KEYWORDS. Ablation, cryoballoon, left superior vena cava.
The authors report no conflicts of interest for the published content. No funding information was provided.
Manuscript received March 4, 2022. Final version accepted June 27, 2022.
Address correspondence to: Imran Niazi, MD, Aurora Cardiovascular and Thoracic Services, Aurora St. Luke’s Medical Center, 2801 W. Kinnickinnic River Parkway, Ste. 880, Milwaukee, WI 53215, USA. Email: publishing24@aurora.org.
Persistent left superior vena cava (SVC) (PLSVC) occurs in approximately 0.2%–0.6% of the general population.1 There are significant anatomical variations associated with PLSVC, including atresia of the right SVC, dual SVC with and without anastomosis between the right and left SVCs, and PLSVC draining directly into the left atrium.
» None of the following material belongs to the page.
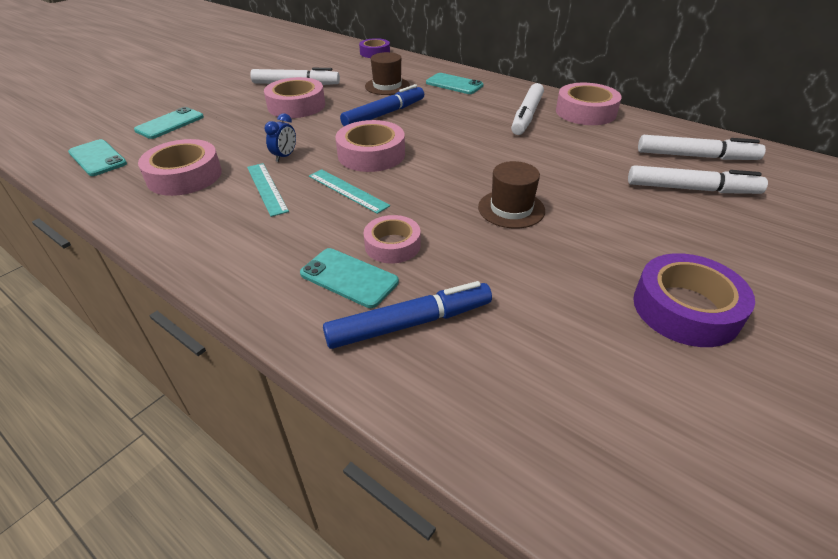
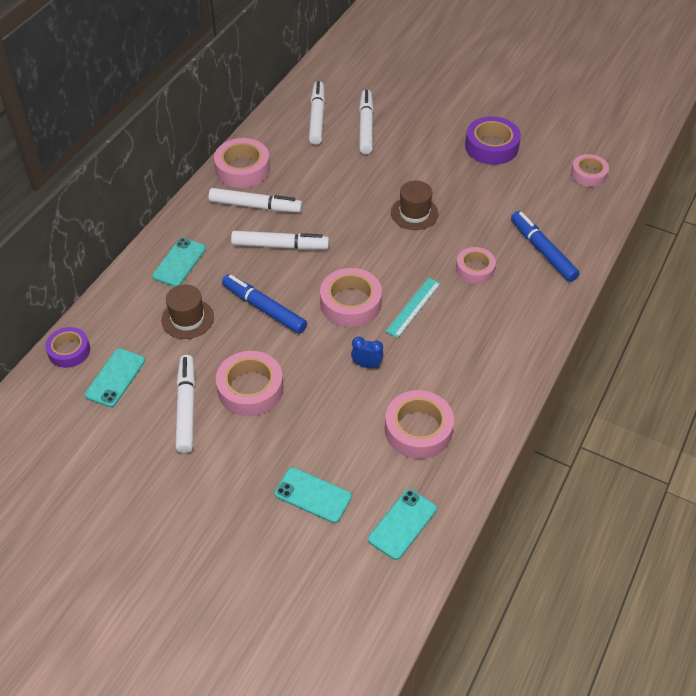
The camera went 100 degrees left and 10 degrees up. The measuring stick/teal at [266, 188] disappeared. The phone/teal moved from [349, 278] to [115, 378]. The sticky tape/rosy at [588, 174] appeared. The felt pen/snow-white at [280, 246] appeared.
PLSVC associated with right SVC atresia is extremely rare, occurring in 0.09%–0.13% of patients.2 We describe the case of a 55-year-old man with paroxysmal atrial fibrillation and known PLSVC and right SVC atresia who presented for cryoballoon ablation of the pulmonary veins (PVs). The procedural challenges encountered during the case will be discussed here, together with a review of the literature.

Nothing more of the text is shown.